Exercise set:
[1] Answer these questions from the bill analysis below:
(a) How long is the grace period the bill requires cellular companies to give new customers?
(b) By what percentage has the number of wireless customers in California grown since 2000?
(c) In what month and year was the first draft of the CPUC customer service rules released?
[2] Does each statement below agree with the bill analysis that follows? Answer yes or no, quoting the words that decide it.
(a) The bill applies to month-to-month contracts.
(b) Complaints to the CPUC nearly doubled between 2000 and 2001.
(c) The coverage maps that cellular companies provide are guarantees of coverage.

Text segment:
This bill requires cellular telephone companies to provide new
customers with a 30-day grace period within which a customer
could rescind their contract if they find the cellular service
quality is unsatisfactory. Customers are required to pay for
any services used prior to rescinding the contract.
This bill does not apply to commercial accounts, as defined, or
month-to-month contracts.
BACKGROUND
Cellular telephone use has grown very rapidly across the country
in recent years and in California, the number of wireless
customers has jumped by 29% since 2000. One out of every nine
cellular customers nationwide are in California. Cellular
telephones are becoming as prevalent as traditional telephones,
with about 16 million cellular telephones in California compared
to 26 million traditional telephones.
The growth in cellular usage has been accompanied by a growth in
the number complaints about cellular service. Complaints to the
California Public Utilities Commission (CPUC) nearly doubled
from 5,235 to 9,964 between 2000 and 2001, though the number
dropped slightly in 2002. "Consumer Reports" magazine found
last year that Americans consistently rated their cellular phone
service as mediocre. This year, the magazine noted the overall
satisfaction with cellular carriers is lower than for most other
businesses that they rate. In a survey conducted in conjunction
with the article, poor phone service was the leading reason
cited by people for switching providers.
The major cellular providers require customers to sign long-term
contracts for service. Those contracts are typically one year
long, though some providers now require two-year contracts. All
of the major cellular providers have voluntarily given customers
a grace period during which the customer can return the phone
and discontinue service without being subject to a contract
cancellation fee.
The CPUC is in the midst of an investigation to establish
customer service rules, some of which may apply to wireless
service providers. A first draft of those rules was released in
June 2002 and includes a provision giving customers 30 days to
cancel a contract for service without penalty. The cellular
telephone companies opposed this provision and a number of other
provisions of the draft rules during CPUC workshops in August
2002 and in numerous meetings with commissioners. A revised
draft of the rules is expected next month.
COMMENTS
1.Will The Phone Work Where I Want To Use It? Every cellular
telephone company provides coverage maps to show where their
service is available. However, those maps are very
generalized and are not guarantees of coverage. A customer's
ability to complete or continue a call in a given location can
vary depending on the time of year, the height of the
buildings in a given area, call volumes, radio interference,
and phone quality. In the absence of accurate maps, the only
way for a customer to know if the cellular phone meets their
needs is to use it for a period of time. If a customer is
required to sign a long-term contract to obtain service, that
customer is potentially stuck if he or she finds the service
is less than was advertised or promised. This bill guarantees
customers a reasonable way to get out of a long-term contract
commitment if the product they bought doesn't live up to their
expectations or to the promises made by the carrier.

Dataset extract:

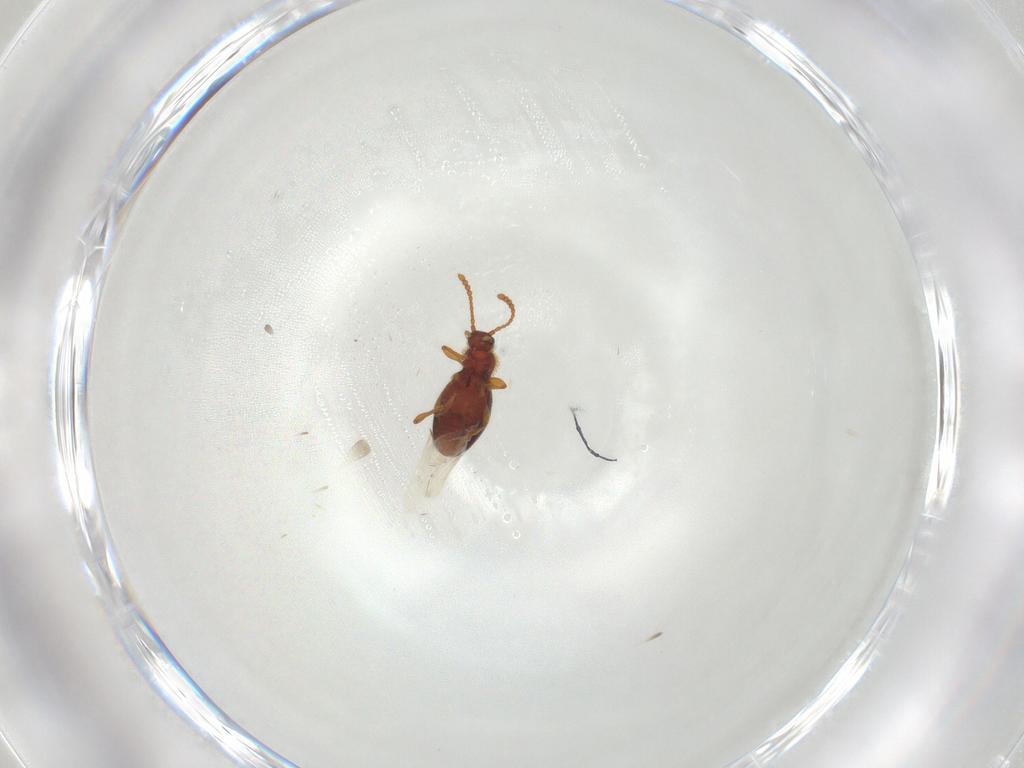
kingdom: Animalia
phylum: Arthropoda
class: Insecta
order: Coleoptera
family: Staphylinidae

Written answers:
[1]
(a) 30 days
(b) 29%
(c) June 2002

[2]
(a) No: "This bill does not apply to commercial accounts, as defined, or month-to-month contracts."
(b) Yes: "Complaints to the California Public Utilities Commission (CPUC) nearly doubled from 5,235 to 9,964 between 2000 and 2001"
(c) No: "those maps are very generalized and are not guarantees of coverage."